If you actually CAN drive you should be warned that the O.P.P. (Ontario Provincial Police) are thicker than bugs on a bumper up here and eager to tip their hat to Muskoka's cash-cow tourist tax base by presenting you with your very own moving violation. And it'll be for a hefty sum, too. Most of the secondary highways in the Muskoka area have a posted speed limit of 80 kph which means that pretty much everyone does 90 kph. And that's fine by the O.P.P. But as you approach any given town, that speed limit drops to 60 kph and then 100 feet down the road it's lowered again to 50 kph. So ten seconds inattention will have you being clocked at 40 kph over the posted limit and therefore in for a ticket in excess of $200. Welcome to Port Carling. Have a nice day.

And finally - as much as I hate filling the tank when gas is 63.9 cents a litre it's a necessity if you're going to be driving the loop around Lake Muskoka at night. If the lake were a clock with Bracebridge at 11 and Gravenhurst at 3 there are no - count 'em ZERO - gas stations between 3 and 11 after 8 pm. And even during the day there are only two - one in Glen Orchard and one in Port Carling.

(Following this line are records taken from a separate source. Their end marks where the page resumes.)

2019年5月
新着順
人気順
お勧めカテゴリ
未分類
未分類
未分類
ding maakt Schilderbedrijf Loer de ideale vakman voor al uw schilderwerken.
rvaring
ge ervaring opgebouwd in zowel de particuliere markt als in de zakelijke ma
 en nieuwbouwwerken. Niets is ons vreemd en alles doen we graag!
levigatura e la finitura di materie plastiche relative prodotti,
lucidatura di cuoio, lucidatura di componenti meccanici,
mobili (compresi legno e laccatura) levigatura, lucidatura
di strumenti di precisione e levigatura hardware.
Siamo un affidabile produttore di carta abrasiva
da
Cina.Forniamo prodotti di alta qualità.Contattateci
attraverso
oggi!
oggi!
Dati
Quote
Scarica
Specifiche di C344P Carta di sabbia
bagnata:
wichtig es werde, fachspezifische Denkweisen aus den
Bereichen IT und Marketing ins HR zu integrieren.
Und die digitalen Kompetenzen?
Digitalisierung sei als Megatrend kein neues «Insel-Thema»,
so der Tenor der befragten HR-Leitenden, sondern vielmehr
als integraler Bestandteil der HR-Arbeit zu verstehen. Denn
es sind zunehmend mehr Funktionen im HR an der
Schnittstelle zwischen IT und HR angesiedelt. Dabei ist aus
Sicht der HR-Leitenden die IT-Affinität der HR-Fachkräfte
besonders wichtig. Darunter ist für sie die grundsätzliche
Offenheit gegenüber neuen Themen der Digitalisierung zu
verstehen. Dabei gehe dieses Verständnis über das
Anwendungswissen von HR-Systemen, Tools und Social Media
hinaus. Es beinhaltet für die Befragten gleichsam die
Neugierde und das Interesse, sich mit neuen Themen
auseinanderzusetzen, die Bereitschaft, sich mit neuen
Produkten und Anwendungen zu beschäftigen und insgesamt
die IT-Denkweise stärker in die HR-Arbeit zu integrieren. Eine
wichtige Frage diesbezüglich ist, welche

When I was a kid you couldn't drive 5 miles around here without passing a gas station advertising 'dew worms'. Now all those stations are antique stores and you'd better have a gas gauge you can trust or you'll find yourself reenacting the Franklin Expedition with mosquitoes. So forget the ten buck top-up. That Expedition drinks more gas than you think. Fill it up. Relax. Enjoy your trip.